Historical records indicate that mining at Little Reef over a north-west strike of 280m to a vertical extent of 550m below the base of the gorge yielded production in 1890 at grades above 2 ounces per tonne. 

 

Larvotto says three diamond drill holes in 2022 designed to hit the extension of Little Reef with the aim of finding a repeat of the steeply dipping high grade ore shoots successfully demonstrated reef continuity.

 

The program yielded the following notable results from longer high grade intercepts in each hole including 0.45m at an eye watering 257g/t gold; 0.4m going 96.8g/t gold and 0.6m running 108 g/t gold, the latter accompanying a shorter 0.4m intercept higher in the same hole running  525 g/t gold.

 

Larvotto says each of the three drill holes intercepted quartz breccia structures on trend with the Little Reef structure.

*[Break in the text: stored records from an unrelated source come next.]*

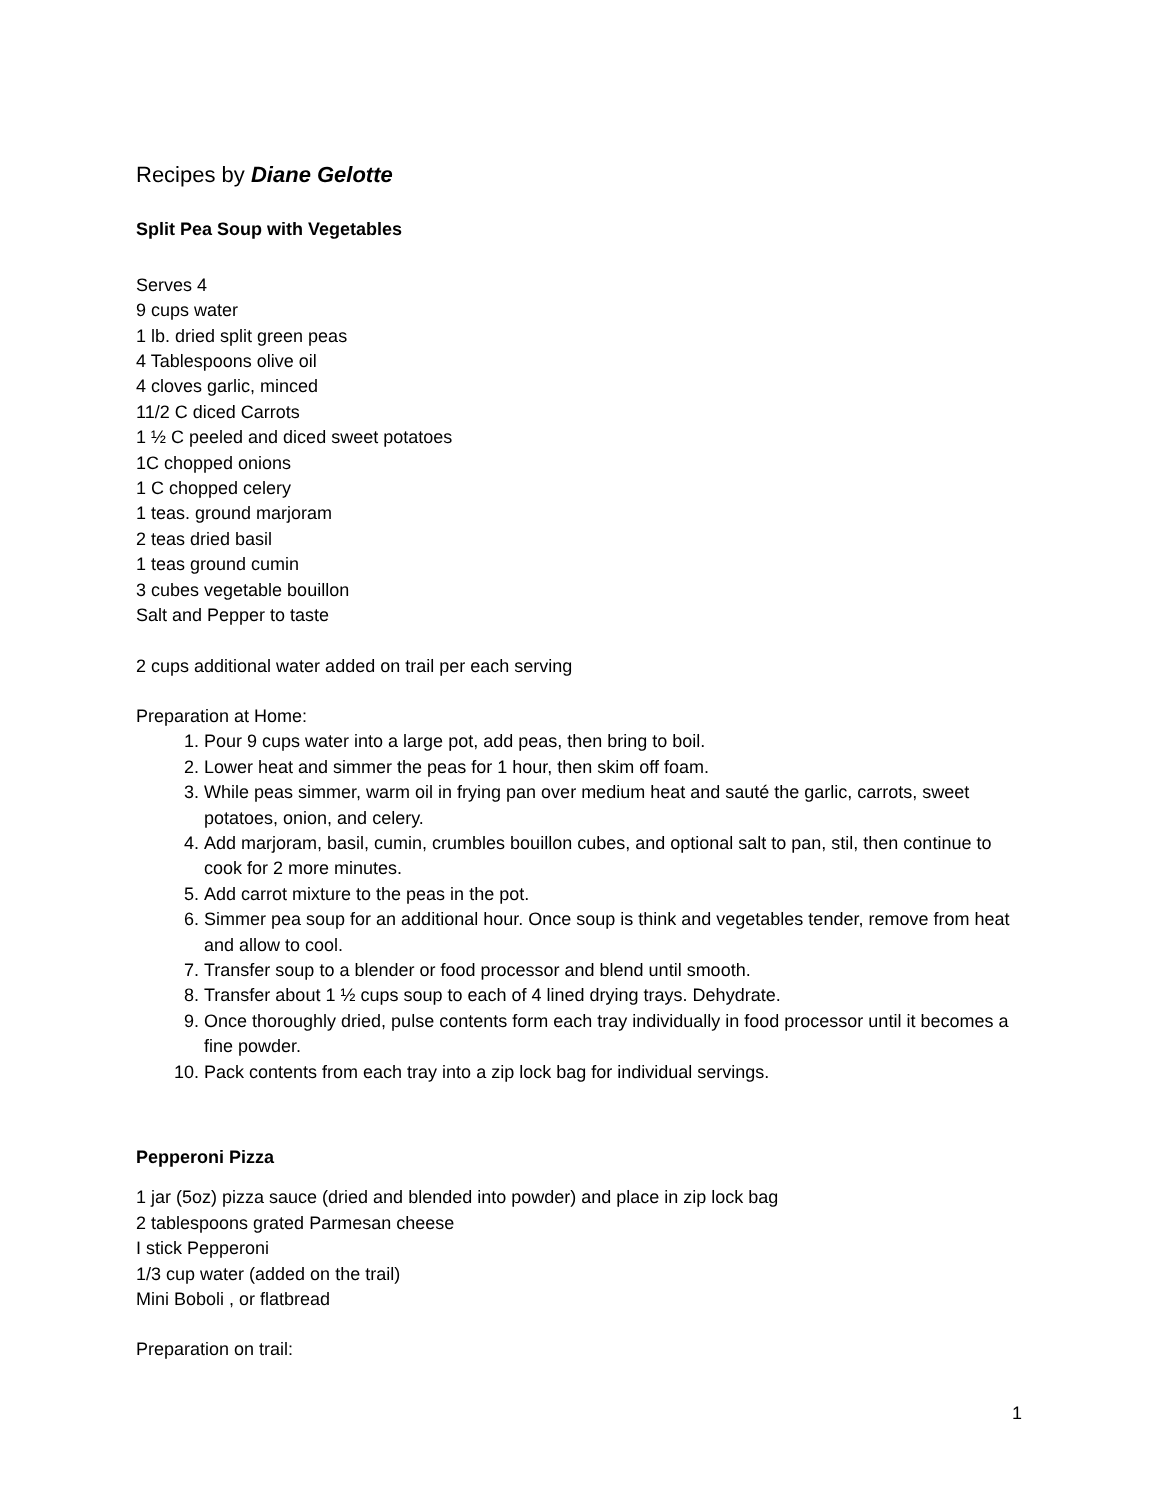Recipes by Diane Gelotte
Split Pea Soup with Vegetables
Serves 4
9 cups water
1 lb. dried split green peas
4 Tablespoons olive oil
4 cloves garlic, minced
11/2 C diced Carrots
1 ½ C peeled and diced sweet potatoes
1C chopped onions
1 C chopped celery
1 teas. ground marjoram
2 teas dried basil
1 teas ground cumin
3 cubes vegetable bouillon
Salt and Pepper to taste
2 cups additional water added on trail per each serving
Preparation at Home:
1. Pour 9 cups water into a large pot, add peas, then bring to boil.
2. Lower heat and simmer the peas for 1 hour, then skim off foam.
3. While peas simmer, warm oil in frying pan over medium heat and sauté the garlic, carrots, sweet potatoes, onion, and celery.
4. Add marjoram, basil, cumin, crumbles bouillon cubes, and optional salt to pan, stil, then continue to cook for 2 more minutes.
5. Add carrot mixture to the peas in the pot.
6. Simmer pea soup for an additional hour. Once soup is think and vegetables tender, remove from heat and allow to cool.
7. Transfer soup to a blender or food processor and blend until smooth.
8. Transfer about 1 ½ cups soup to each of 4 lined drying trays. Dehydrate.
9. Once thoroughly dried, pulse contents form each tray individually in food processor until it becomes a fine powder.
10. Pack contents from each tray into a zip lock bag for individual servings.
Pepperoni Pizza
1 jar (5oz) pizza sauce (dried and blended into powder) and place in zip lock bag
2 tablespoons grated Parmesan cheese
I stick Pepperoni
1/3 cup water (added on the trail)
Mini Boboli , or flatbread
Preparation on trail:
1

Along with other structures in the approach to the footwall structure, the breccias display visible gold, reflected by high grade analyses.

 

The Hillgrove project is located  375km north of Sydney, and 23km east of the regional city of Armidale in northern New South Wales, placing it within easy reach of key supportive infrastructure including major highways, grid power, rail links and regional airports.

 

The company’s Hillgrove tenure encloses a total of 254 sq km made up of four exploration licences and 48 granted mining leases, containing a current measured, indicated and inferred gold-antimony mineral resource estimate of 1.4 million ounce gold equivalent at a grade of 6.1 g/t gold equivalent.

 

The numbers make Hillgrove’s resource the largest critical mineral antimony deposit in Australia, with contained antimony at 90,000 tonnes and total contained gold exceeding 1 million ounces.  

 

Larvotto’s total acquisition consideration was a tolerable $8 million, for which the company virtually has a walk-in operation with a quality resource estimate to be filled out as work progresses, full site infrastructure and a plant on care and maintenance.

 

Additionally, dozens of high grade reefs are known in the immediate site area, while other numerous targets within the site area and almost certainly further afield are crying out to be drilled.

 

A tailings storage dam containing an estimated 1.4 million tonnes at a grade of 1.34 g/t gold, along with antimony and tungsten, is still being evaluated and metallurgically tested and may lead to early cashflows ahead of any restart of the actual mine.

 

It will be fascinating to see what Larvotto can do with this heady mix of opportunities.